● TASK OBJECTIVE: From the records below, output exactly the lines starting at the line with "UNOFFICIAL COPY" and ending at the line with "Property of Cook County Clerk's Office", both of them included, but no pictures.

□ □ □ □

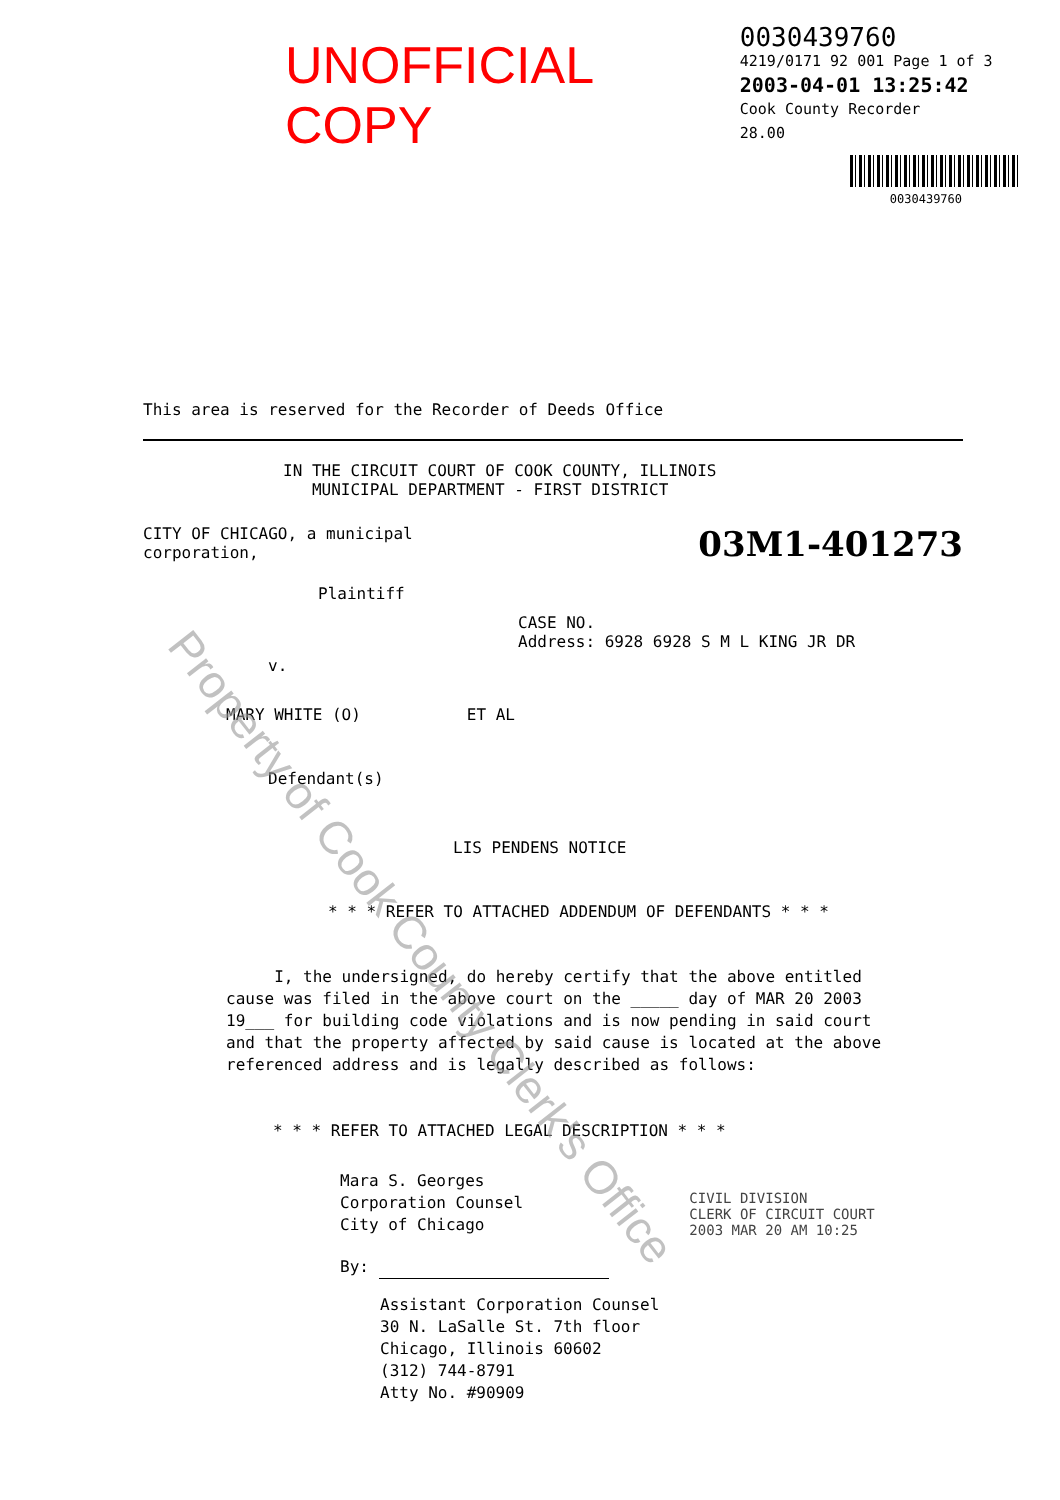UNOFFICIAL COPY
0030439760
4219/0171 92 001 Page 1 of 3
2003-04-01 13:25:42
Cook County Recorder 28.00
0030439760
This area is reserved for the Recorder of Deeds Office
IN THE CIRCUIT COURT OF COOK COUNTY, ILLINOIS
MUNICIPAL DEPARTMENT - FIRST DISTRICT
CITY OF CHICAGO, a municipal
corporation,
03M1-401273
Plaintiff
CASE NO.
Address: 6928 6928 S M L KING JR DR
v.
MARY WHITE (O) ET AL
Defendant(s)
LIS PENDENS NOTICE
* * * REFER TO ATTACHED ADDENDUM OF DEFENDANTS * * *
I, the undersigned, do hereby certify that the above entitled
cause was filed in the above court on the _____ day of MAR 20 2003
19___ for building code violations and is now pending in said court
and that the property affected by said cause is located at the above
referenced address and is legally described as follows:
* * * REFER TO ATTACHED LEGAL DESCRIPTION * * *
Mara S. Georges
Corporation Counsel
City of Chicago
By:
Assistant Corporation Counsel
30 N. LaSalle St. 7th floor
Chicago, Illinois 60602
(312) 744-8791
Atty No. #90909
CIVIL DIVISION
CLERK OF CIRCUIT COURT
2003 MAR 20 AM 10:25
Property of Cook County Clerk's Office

□ □ □ □

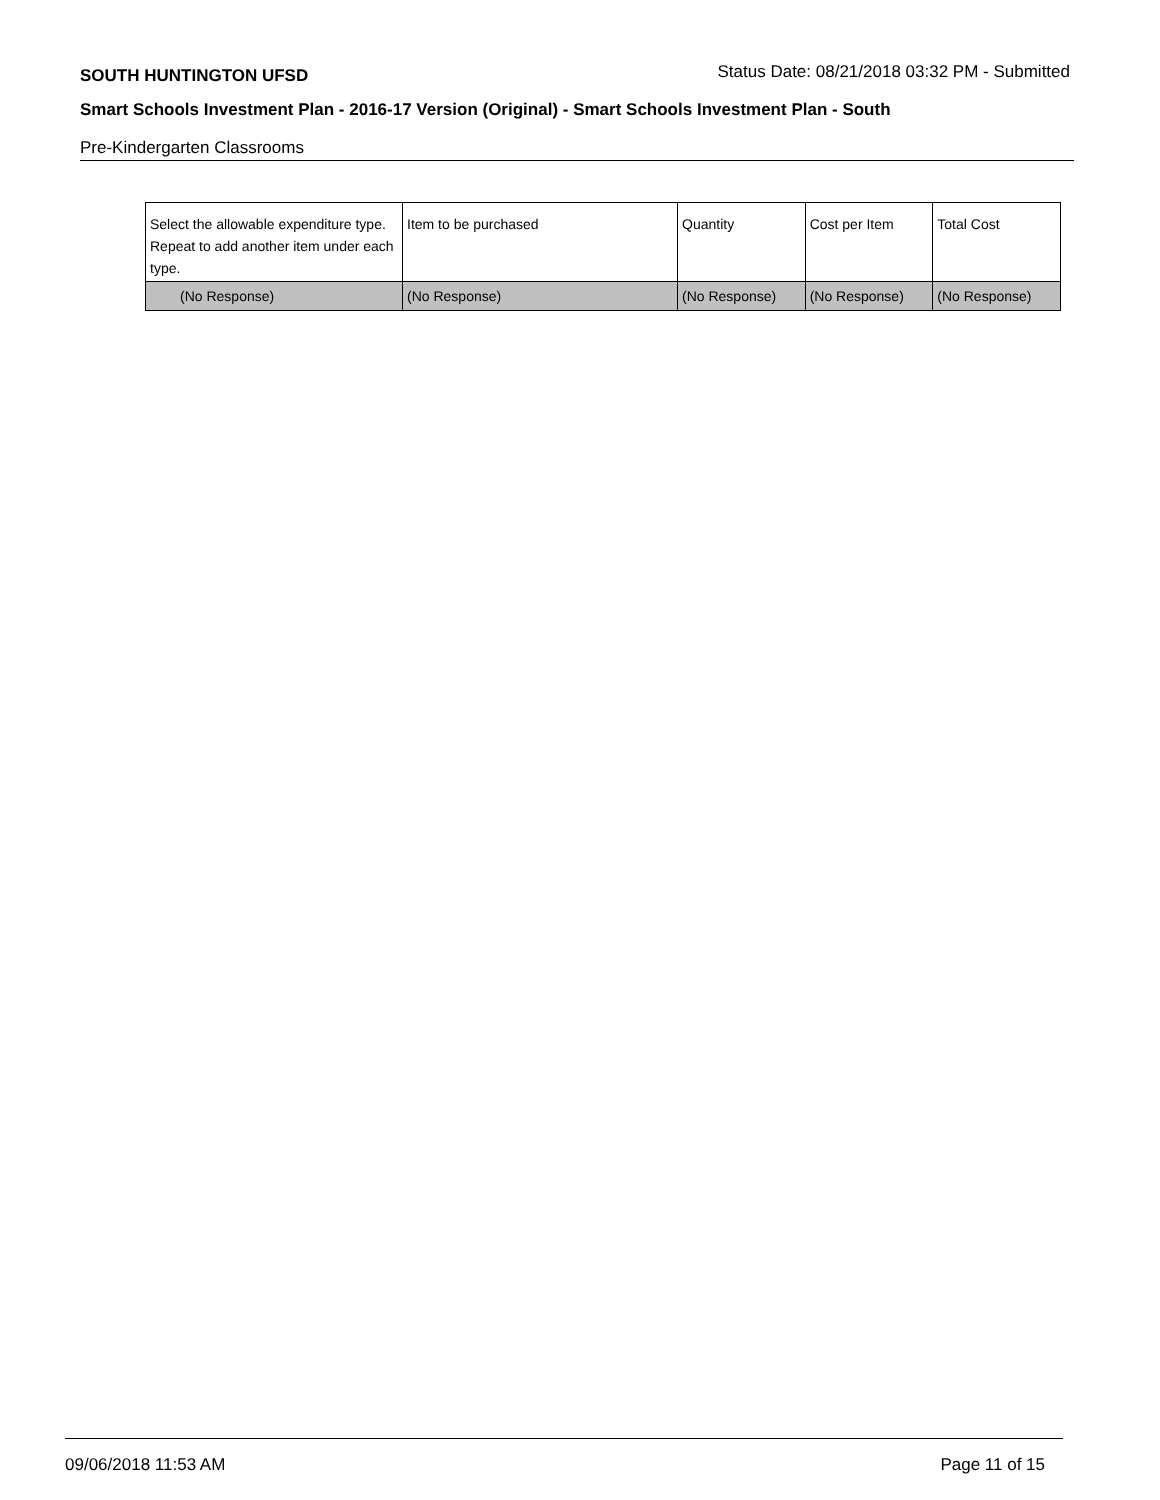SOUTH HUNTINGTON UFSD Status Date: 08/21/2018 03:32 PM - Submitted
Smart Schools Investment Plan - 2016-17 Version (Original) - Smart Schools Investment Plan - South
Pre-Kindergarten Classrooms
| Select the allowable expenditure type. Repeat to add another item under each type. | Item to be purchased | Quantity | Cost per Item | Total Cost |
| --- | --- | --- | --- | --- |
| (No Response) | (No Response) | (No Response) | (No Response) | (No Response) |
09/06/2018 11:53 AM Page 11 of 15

□ □ □ □

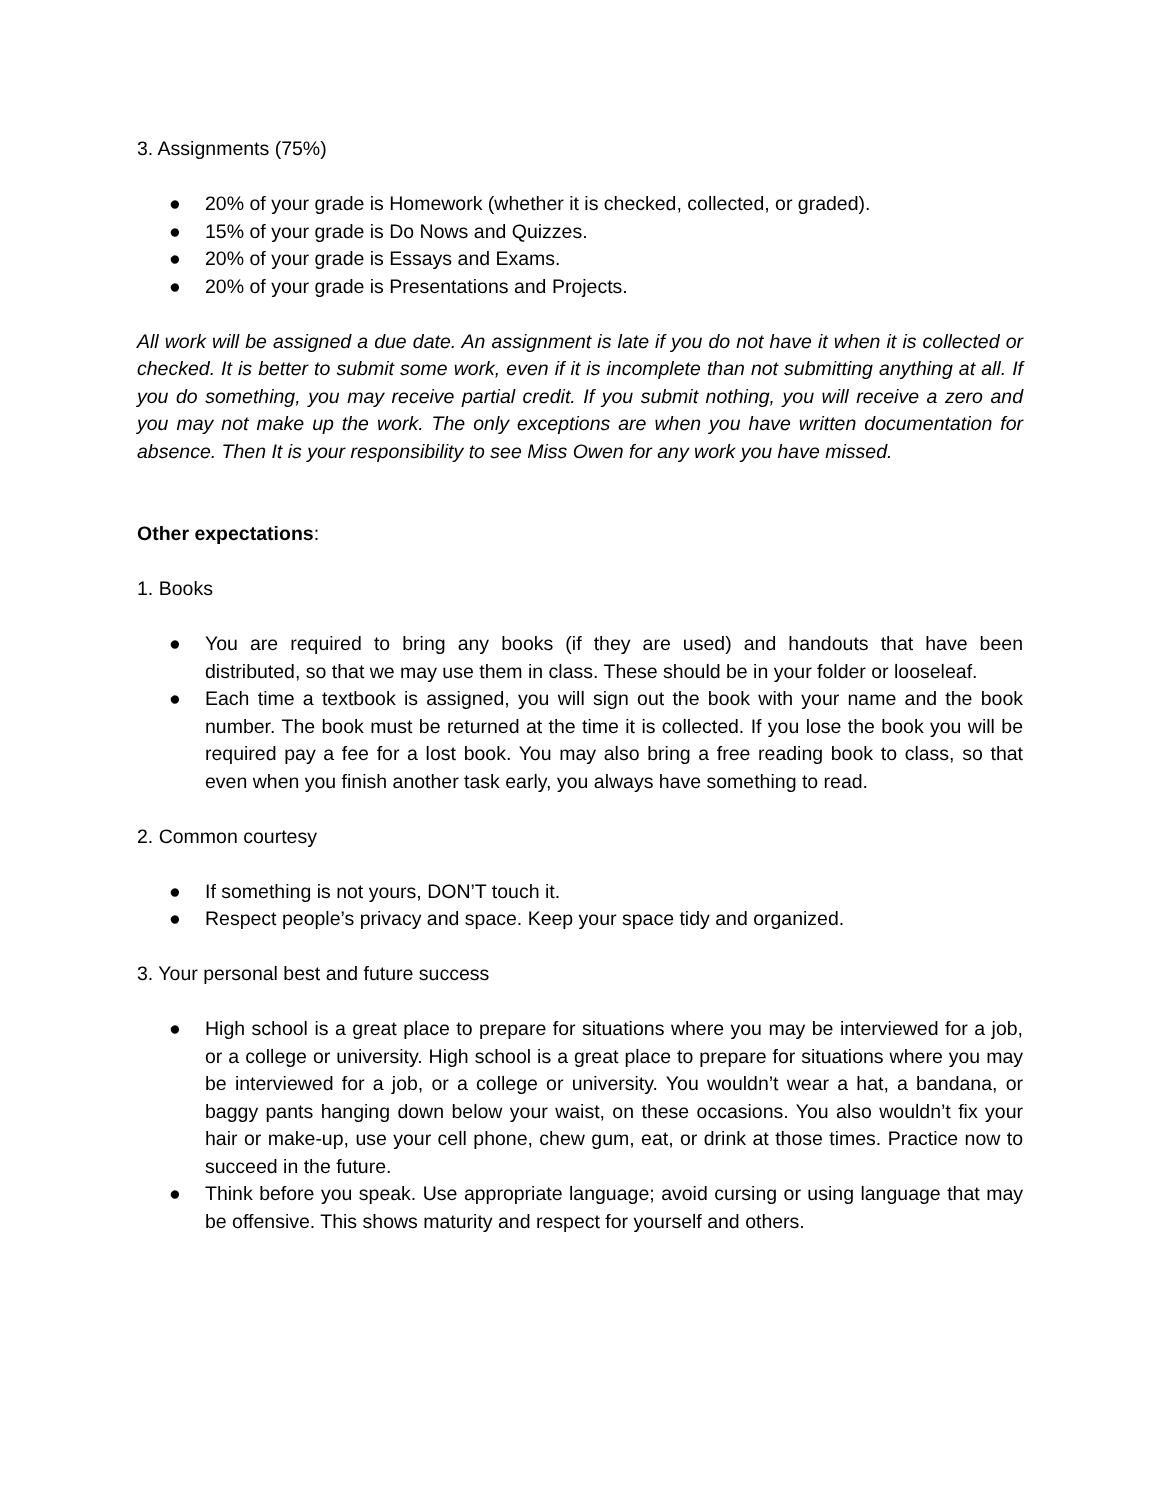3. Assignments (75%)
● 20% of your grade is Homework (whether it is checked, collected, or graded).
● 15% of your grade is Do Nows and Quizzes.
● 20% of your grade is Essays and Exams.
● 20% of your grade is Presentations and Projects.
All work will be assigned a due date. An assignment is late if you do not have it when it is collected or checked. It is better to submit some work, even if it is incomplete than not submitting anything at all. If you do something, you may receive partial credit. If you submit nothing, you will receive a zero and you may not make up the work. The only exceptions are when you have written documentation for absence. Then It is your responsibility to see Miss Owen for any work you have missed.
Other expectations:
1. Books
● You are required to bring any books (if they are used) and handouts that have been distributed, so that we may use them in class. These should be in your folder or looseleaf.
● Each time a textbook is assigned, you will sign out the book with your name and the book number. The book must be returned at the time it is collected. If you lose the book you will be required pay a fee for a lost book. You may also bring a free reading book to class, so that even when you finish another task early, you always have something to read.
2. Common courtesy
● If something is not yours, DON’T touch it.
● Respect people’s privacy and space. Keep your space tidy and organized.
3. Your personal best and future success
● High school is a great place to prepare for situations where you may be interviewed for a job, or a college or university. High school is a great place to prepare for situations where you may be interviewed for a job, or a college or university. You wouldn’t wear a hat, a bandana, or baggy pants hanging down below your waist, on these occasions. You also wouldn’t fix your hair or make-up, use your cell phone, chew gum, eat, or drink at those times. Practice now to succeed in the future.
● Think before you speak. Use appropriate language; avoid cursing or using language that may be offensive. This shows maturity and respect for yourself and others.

□ □ □ □

● SOLUTION TO THIS PROBLEM:
UNOFFICIAL COPY
0030439760
4219/0171 92 001 Page 1 of 3
2003-04-01 13:25:42
Cook County Recorder 28.00
0030439760
This area is reserved for the Recorder of Deeds Office
IN THE CIRCUIT COURT OF COOK COUNTY, ILLINOIS
MUNICIPAL DEPARTMENT - FIRST DISTRICT
CITY OF CHICAGO, a municipal
corporation,
03M1-401273
Plaintiff
CASE NO.
Address: 6928 6928 S M L KING JR DR
v.
MARY WHITE (O) ET AL
Defendant(s)
LIS PENDENS NOTICE
* * * REFER TO ATTACHED ADDENDUM OF DEFENDANTS * * *
I, the undersigned, do hereby certify that the above entitled
cause was filed in the above court on the _____ day of MAR 20 2003
19___ for building code violations and is now pending in said court
and that the property affected by said cause is located at the above
referenced address and is legally described as follows:
* * * REFER TO ATTACHED LEGAL DESCRIPTION * * *
Mara S. Georges
Corporation Counsel
City of Chicago
By:
Assistant Corporation Counsel
30 N. LaSalle St. 7th floor
Chicago, Illinois 60602
(312) 744-8791
Atty No. #90909
CIVIL DIVISION
CLERK OF CIRCUIT COURT
2003 MAR 20 AM 10:25
Property of Cook County Clerk's Office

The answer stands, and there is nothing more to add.